- Directions for this task
Could you return, word for word, the part of the PolyU campus article that begins at the words "One year on, PolyU" and stops after "of security guards."?

Photo: Kelly Ho/HKFP.

It was surrounded on all sides by riot police for almost two weeks, as some protesters were holed up inside the red-brick campus, while others “surrendered” themselves to the authorities. Some took desperate measures to flee the university by climbing down ropes or escaping through underground sewers.

Photo: Kelly Ho/HKFP.

Police said at the time that anyone who entered or remained on the campus and assisted protesters might risk committing the offence of rioting. In May, 14 people were charged with taking part in a riot in relation to the campus unrest; one individual remains wanted.

Photo: Kelly Ho/HKFP.

One year on, PolyU graduate Chan, who only wished to be identified by his last name, told HKFP on Tuesday that he felt that the university was still “under siege.” But instead of being beleaguered by police officers, water cannon trucks and unimog vehicles, PolyU now sees itself encircled by yellow barriers, metal fences and a legion of security guards.

- Short-answer chart tasks
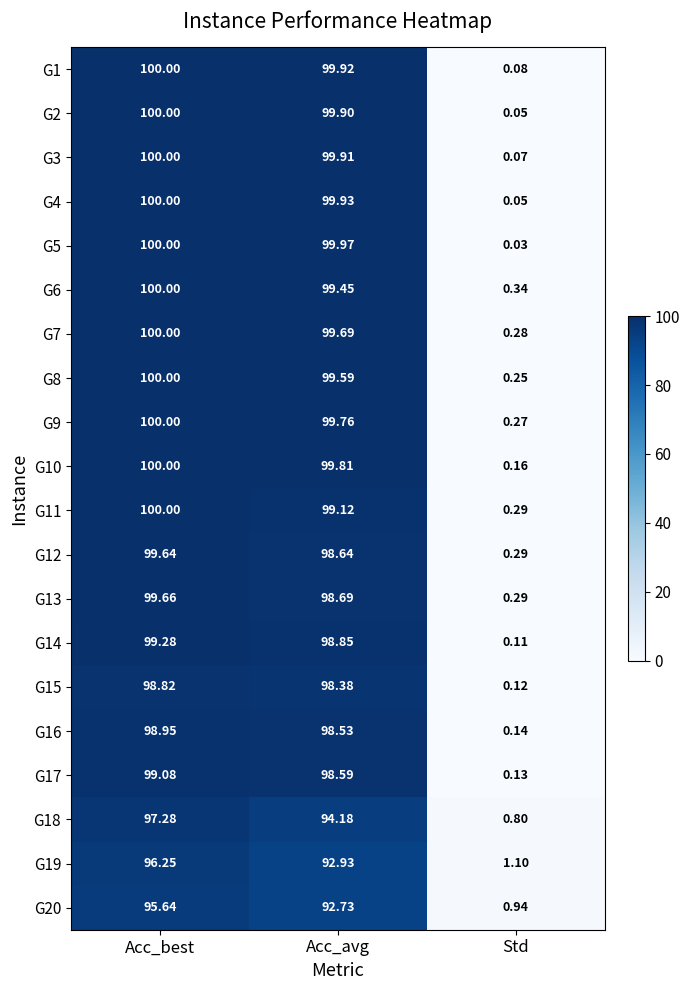

List the labels in order of G19 value, smallest first.

Std, Acc_avg, Acc_best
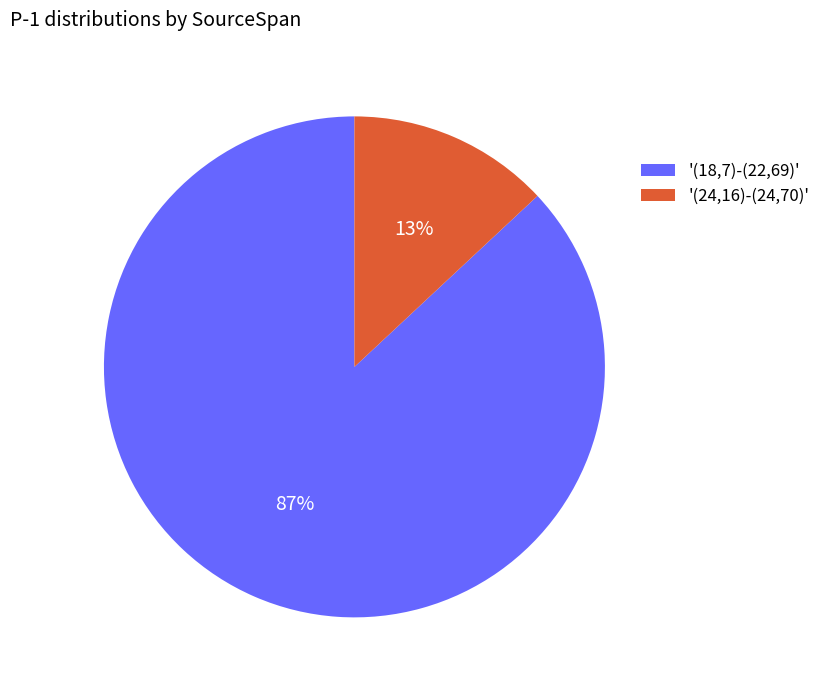

Rank the categories by value from lowest to highest.

'(24,16)-(24,70)', '(18,7)-(22,69)'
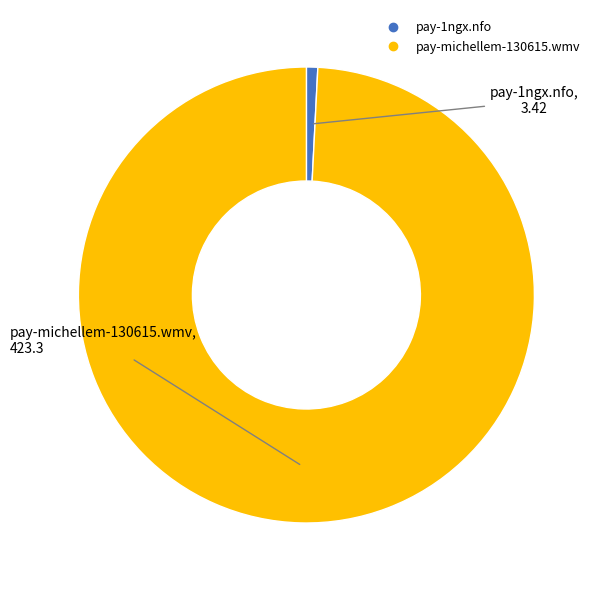

Between pay-1ngx.nfo and pay-michellem-130615.wmv, which is larger?

pay-michellem-130615.wmv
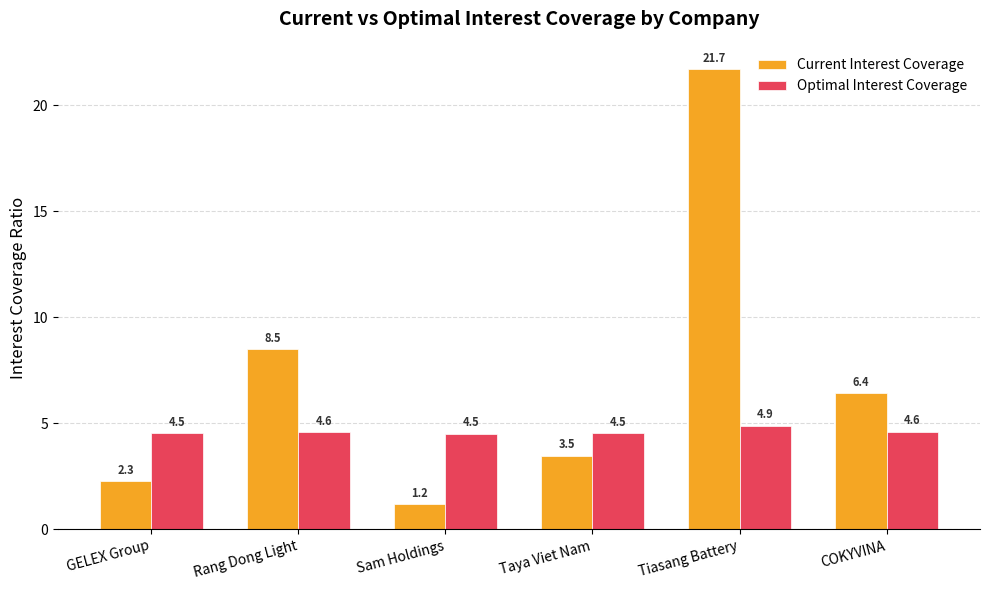

What is the sum of all Current Interest Coverage values?

43.5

- Finished task
One year on, PolyU graduate Chan, who only wished to be identified by his last name, told HKFP on Tuesday that he felt that the university was still “under siege.” But instead of being beleaguered by police officers, water cannon trucks and unimog vehicles, PolyU now sees itself encircled by yellow barriers, metal fences and a legion of security guards.